● **AIM OF THE EXERCISE**: Without the pictures, set down every record below exactly as it reads.

Stored data entries
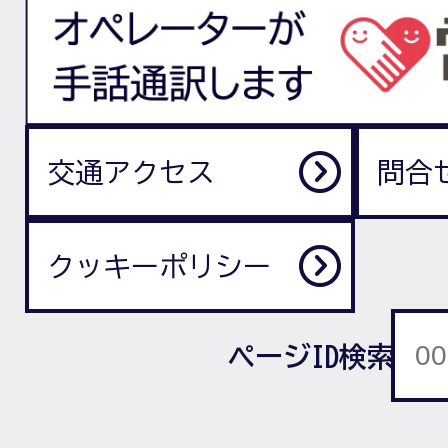
交通アクセス
問合
クッキーポリシー
ページID検索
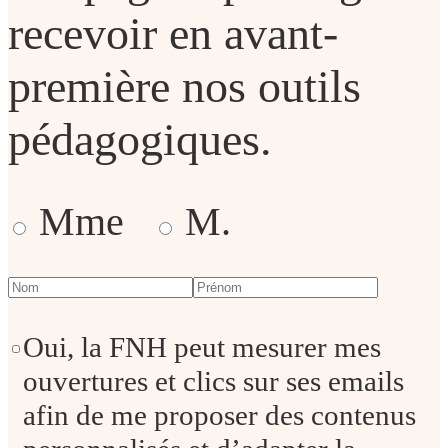
recevoir en avant-
première nos outils
pédagogiques.
Mme
M.
Oui, la FNH peut mesurer mes
ouvertures et clics sur ses emails
afin de me proposer des contenus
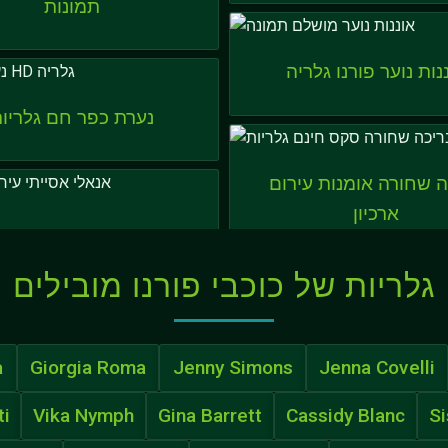
תמונות
נות נוער פורנו גלריה
נערת כפר חם גלריו
 שחורה אומנות עירום
ארכיון
גלריות של כוכבי פורנו מובילים
a
Giorgia Roma
Jenny Simons
Jenna Covelli
ti
Vika Nymph
Gina Barrett
Cassidy Blanc
Si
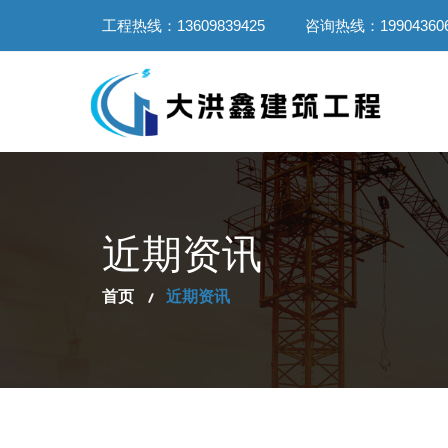
工程热线：13609839425
咨询热线：199043606
近期资讯
首页
近期资讯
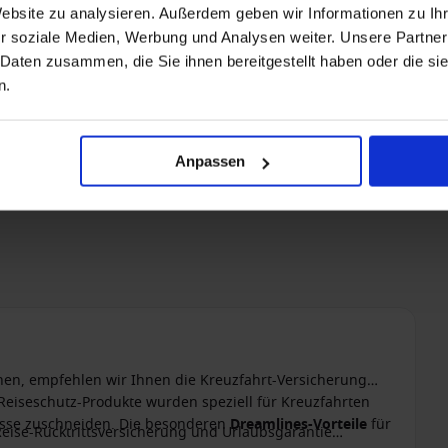
Website zu analysieren. Außerdem geben wir Informationen zu I
r soziale Medien, Werbung und Analysen weiter. Unsere Partner
 Daten zusammen, die Sie ihnen bereitgestellt haben oder die s
n.
Anpassen
nen, empfehlen wir Ihnen die Kreuzfahrt-Versicherung
 Reiseschutz-Produkte wurden speziell für Kreuzfahrten
nisse zuschneiden. Die besonderen
Dreamlines-Vorteile
für
Reise-Rücktrittsversicherung und Urlaubsgarantie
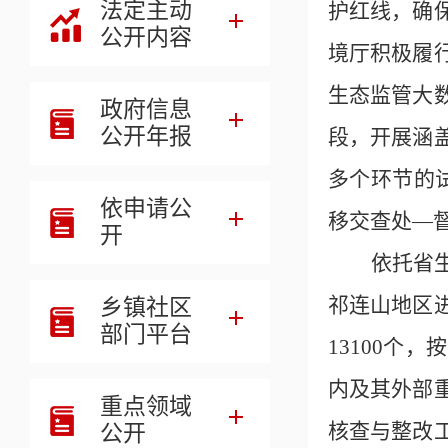
法定主动
护红线，确
公开内容
境厅积极履
生态监管大
政府信息
公开年报
段，开展涵
多个环节的
依申请公
移交查处—
开
依托省
祁连山地区
乡镇社区
部门平台
13100
内及其外部
重点领域
核查与整改
公开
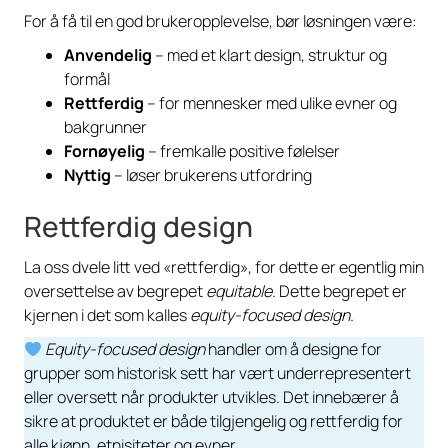
For å få til en god brukeropplevelse, bør løsningen være:
Anvendelig
– med et klart design, struktur og
formål
Rettferdig
– for mennesker med ulike evner og
bakgrunner
Fornøyelig
– fremkalle positive følelser
Nyttig
– løser brukerens utfordring
Rettferdig design
La oss dvele litt ved «rettferdig», for dette er egentlig min
oversettelse av begrepet
equitable.
Dette begrepet er
kjernen i det som kalles
equity-focused design.
Equity-focused design
handler om å designe for
grupper som historisk sett har vært underrepresentert
eller oversett når produkter utvikles. Det innebærer å
sikre at produktet er både tilgjengelig og rettferdig for
alle kjønn, etnisiteter og evner.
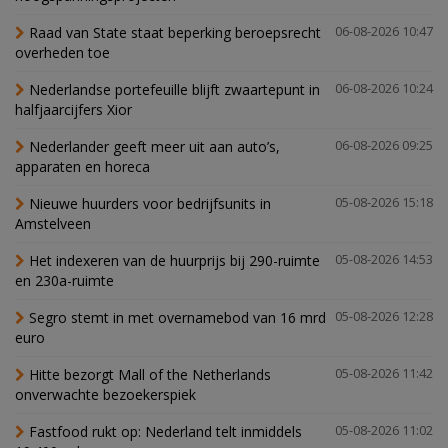
Raad van State staat beperking beroepsrecht
06-08-2026 10:47
overheden toe
Nederlandse portefeuille blijft zwaartepunt in
06-08-2026 10:24
halfjaarcijfers Xior
Nederlander geeft meer uit aan auto’s,
06-08-2026 09:25
apparaten en horeca
Nieuwe huurders voor bedrijfsunits in
05-08-2026 15:18
Amstelveen
Het indexeren van de huurprijs bij 290-ruimte
05-08-2026 14:53
en 230a-ruimte
Segro stemt in met overnamebod van 16 mrd
05-08-2026 12:28
euro
Hitte bezorgt Mall of the Netherlands
05-08-2026 11:42
onverwachte bezoekerspiek
Fastfood rukt op: Nederland telt inmiddels
05-08-2026 11:02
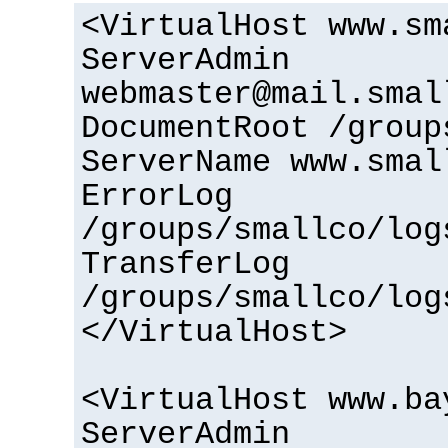
<VirtualHost www.sm
ServerAdmin
webmaster@mail.smal
DocumentRoot /group
ServerName www.smal
ErrorLog
/groups/smallco/log
TransferLog
/groups/smallco/log
</VirtualHost>
<VirtualHost www.ba
ServerAdmin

● **RESULT BELOW**:
交通アクセス
問合
クッキーポリシー
ページID検索
recevoir en avant-
première nos outils
pédagogiques.
Mme
M.
Oui, la FNH peut mesurer mes
ouvertures et clics sur ses emails
afin de me proposer des contenus
תמונות
נות נוער פורנו גלריה
נערת כפר חם גלריו
 שחורה אומנות עירום
ארכיון
גלריות של כוכבי פורנו מובילים
a
Giorgia Roma
Jenny Simons
Jenna Covelli
ti
Vika Nymph
Gina Barrett
Cassidy Blanc
Si
工程热线：13609839425
咨询热线：199043606
近期资讯
首页
近期资讯
Website zu analysieren. Außerdem geben wir Informationen zu I
r soziale Medien, Werbung und Analysen weiter. Unsere Partner
 Daten zusammen, die Sie ihnen bereitgestellt haben oder die s
n.
Anpassen
nen, empfehlen wir Ihnen die Kreuzfahrt-Versicherung
 Reiseschutz-Produkte wurden speziell für Kreuzfahrten
nisse zuschneiden. Die besonderen
Dreamlines-Vorteile
für
Reise-Rücktrittsversicherung und Urlaubsgarantie
法定主动
护红线，确
公开内容
境厅积极履
生态监管大
政府信息
公开年报
段，开展涵
多个环节的
依申请公
移交查处—
开
依托省
祁连山地区
乡镇社区
部门平台
13100
内及其外部
重点领域
核查与整改
公开
For å få til en god brukeropplevelse, bør løsningen være:
Anvendelig
– med et klart design, struktur og
formål
Rettferdig
– for mennesker med ulike evner og
bakgrunner
Fornøyelig
– fremkalle positive følelser
Nyttig
– løser brukerens utfordring
Rettferdig design
La oss dvele litt ved «rettferdig», for dette er egentlig min
oversettelse av begrepet
equitable.
Dette begrepet er
kjernen i det som kalles
equity-focused design.
Equity-focused design
handler om å designe for
grupper som historisk sett har vært underrepresentert
eller oversett når produkter utvikles. Det innebærer å
sikre at produktet er både tilgjengelig og rettferdig for
alle kjønn, etnisiteter og evner.
Raad van State staat beperking beroepsrecht
06-08-2026 10:47
overheden toe
Nederlandse portefeuille blijft zwaartepunt in
06-08-2026 10:24
halfjaarcijfers Xior
Nederlander geeft meer uit aan auto’s,
06-08-2026 09:25
apparaten en horeca
Nieuwe huurders voor bedrijfsunits in
05-08-2026 15:18
Amstelveen
Het indexeren van de huurprijs bij 290-ruimte
05-08-2026 14:53
en 230a-ruimte
Segro stemt in met overnamebod van 16 mrd
05-08-2026 12:28
euro
Hitte bezorgt Mall of the Netherlands
05-08-2026 11:42
onverwachte bezoekerspiek
Fastfood rukt op: Nederland telt inmiddels
05-08-2026 11:02
<VirtualHost www.sm
ServerAdmin
webmaster@mail.smal
DocumentRoot /group
ServerName www.smal
ErrorLog
/groups/smallco/log
TransferLog
/groups/smallco/log
</VirtualHost>
<VirtualHost www.ba
ServerAdmin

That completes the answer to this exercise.